▸ Text under study
****************************************
# Bamboo vs Engineered vs Hardwood



## Arkitexas (Mar 10, 2011)

katetate said:


> ... and strong likelihood for scratches and dings. ( I have pretty much ruled out solid hardwood for that reason)....


Then you should probably rule out bamboo too. Bamboo is softer than hardwood. By hardwood I mean true hardwoods such as white oak, red oak, maple, walnut, cherry, etc. This does not include softwoods such as pine, cedar, bamboo, redwood, etc. I raised two boys and two girls in a house with oak hardwood floors without kid damage. The biggest dents in my floor were from my moving an upright piano having small wheels. In the long run, large dogs are hard on any kind of wood floor. Out of the three surfaces you mentioned, I guess you are only left with laminate flooring. 

Laminate flooring isn't the best in kitchens or other potentially wet areas. Liquids easily penetrate the joints and can mold, mildew, or rot beneath. That said, many people still install laminate flooring in such areas. Kitchen, bath, entry foyer, and laundry areas are most compatible with ceramic tile or sheet vinyl surfaces. Laminates work well in other areas of the home assuming the subfloor is flat. 

Rick


----------



## Sephora (Apr 13, 2009)

Ditto Rick...Bamboo is softer...


----------



## katetate (Nov 2, 2011)

I know that I do not want laminate. I am confused, because from what I have been told by a few flooring retailers, the "stranded" bamboo is by far one of the hardest woods out there. I would like to know if thats true. I know that bamboo itself is soft, so that would not work. Any one have any experience with the stranded bamboo? I keep going back and forth between engineered hardwood and bamboo (stranded), and then hardwood too! I need to make a decision ASAP. I want unbiased experiences from real people. Again, thanks in advance for any and all input.
Kate


----------



## rusty baker (Feb 13, 2009)

One clarification, bamboo is not wood, it is grass. That said, wood and/or laminate does not belong in any kitchen. Although hardwood will stand up to moisture better than laminate, neither should be used in moisture prone areas. Remember, if laminate gets scratched, which it can, it will always be scratched. Hardwood can be refinished.


----------



## user1007 (Sep 23, 2009)

Not sure what hardness tests the guys are looking at but bamboo tests out harder than most hardwoods. And it is better adapted to moisture and humidity changes. You can get the real stuff, not box store junk, in either conventional planks that get nailed like hardwood or as engineered flooring.

Now then, composite strand bamboo is another story. It is beautiful and harder than conventional bamboo or hardwood flooring. It is used in industrial and commercial applications when extreme durability and great looks are called for.
****************************************
▸ Recorded data
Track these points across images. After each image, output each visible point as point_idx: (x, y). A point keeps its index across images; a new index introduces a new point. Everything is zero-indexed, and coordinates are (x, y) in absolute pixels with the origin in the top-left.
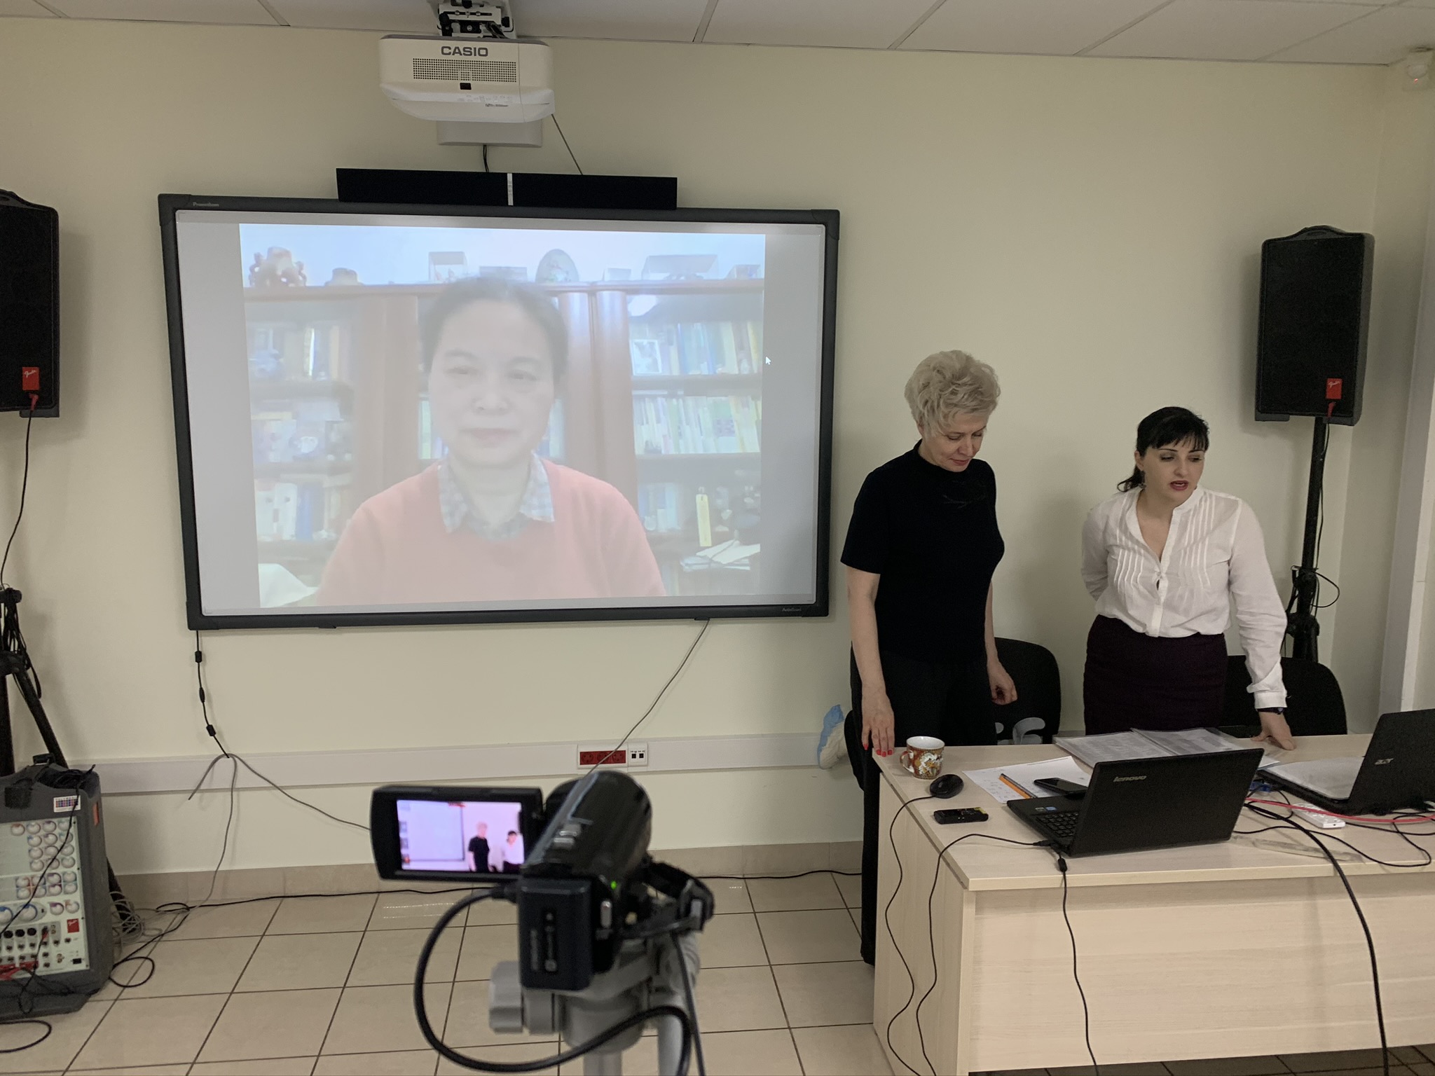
****************************************
▸ Problem statement
In the flooring thread, which surfaces are named as most compatible with kitchen, bath, entry foyer, and laundry areas?

▸ Written response
Ceramic tile or sheet vinyl.